Jodie Carlyle was hanging out the washing when she heard her son cry out.
She expected to hear 8-year-old Marcus' voice again, but instead she was met by silence.
The ringing of the phone cut through her thoughts and her neighbour broke the news Marcus had crashed his motorbike and an ambulance was on its way.
Hearts pounding, she and her husband Mark ran to find their injured son.
They peered down the bank to see Marcus lying amongst the trees with his 50cc motorbike on top of him.
Initially the couple thought the lump they could see on his leg was his broken femur, but on closer inspection they found a large branch, about 8cm in diameter, sticking out of his left thigh.
There were no tears and no noise as shock set in for the three of them.
The tears came later.
Mrs Carlyle described Marcus as a "bit of a tough cookie" and a "pretty staunch little fella" who put on a brave face throughout the ordeal.
She choked up as she recalled the wait for the ambulance.
"He just kept asking if he was going to die. We just reassured him that he wouldn't die. We just reassured him that he was okay that all we had to do was just get him to the hospital and the team would take care of him."
His injuries appeared pretty serious but instinct took over as the Carlyles looked after their youngest child.

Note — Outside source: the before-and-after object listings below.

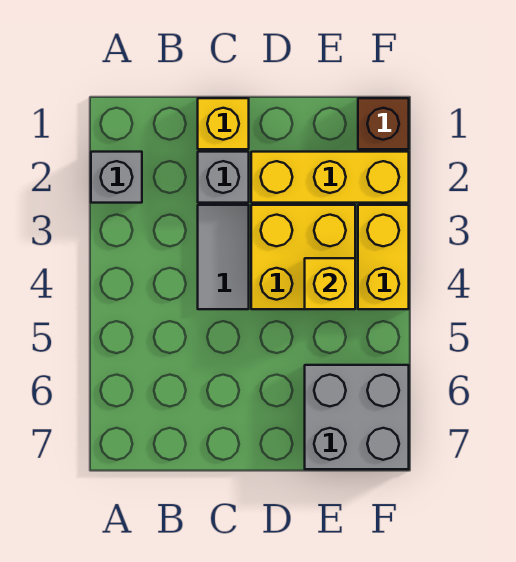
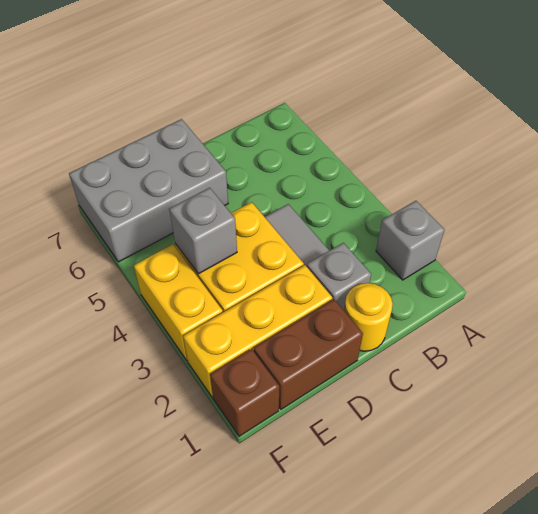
yellow brick C1 level 1 -> yellow round brick C1 level 1
none -> brown brick D1:E1 level 1
yellow brick E4 level 2 -> grey brick E4 level 2
grey brick E6:F7 level 1 -> grey brick D6:F7 level 1

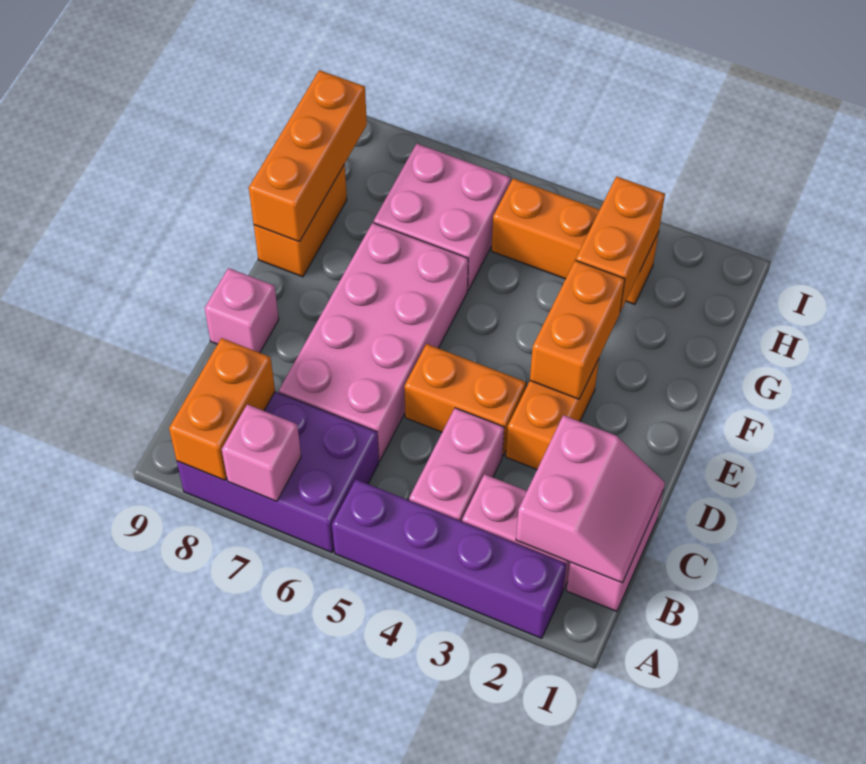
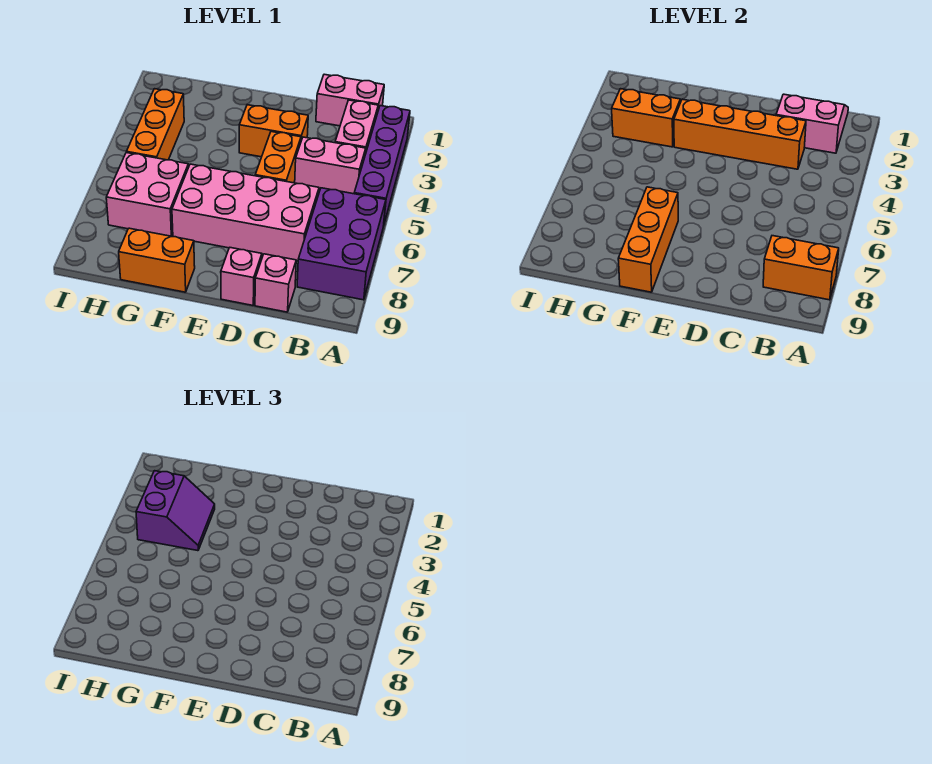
pink brick A7 level 2 -> pink brick C9 level 1
orange brick E3:F3 level 2 -> orange brick C3:F3 level 2
orange brick F9:H9 level 2 -> orange brick F7:F9 level 2
none -> purple slope G3:H4 level 3 top H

"The branch didn't come out the other side but you could actually see it," Mrs Carlyle said. "There was a fist-size of muscle that you could see.
"We just had to keep him comfortable and still. We just covered where the branch had gone in so he couldn't see it and just waited with him."
Firefighters arrived and held Marcus' leg up while they cut through the branch with a battery operated hacksaw.
Paramedics then took him to hospital with the branch still imbedded in his leg.
Doctors operated to remove the branch on Monday night but he was expected to undergo further surgery to clean the wound today.
It is hoped the Bethlehem School student could be back at home on Friday but if a skin graft was deemed necessary he would remain in hospital for the weekend.
Marcus was riding his usual circuit up the driveway of his rural Papamoa home to the neighbour's house, and down their track to the paddock, when the accident happened about 6pm on Monday, Mrs Carlyle said.
He was wearing a helmet at the time.
It seemed he had panicked, slammed on the front brakes, lost control and slid down a bank into a group of large trees, she said.
Marcus was resting in his hospital bed, too tired to stay awake, when the Bay of Plenty Times visited him yesterday.
He was holding up well but had told his parents he was not getting back on his motorbike.
Mrs Carlyle did not want the accident to put her son off riding but said the decision would be his own.
He had only been riding the motorbike for about four months and was still cautious on it, she said.
Tauranga Police Acting Senior Sergeant Wayne Hunter said there were no rules about riding motorbikes on private property but he recommended helmets were always worn.
The experience and skill of riders, rather than their age, should also be taken into account, he said.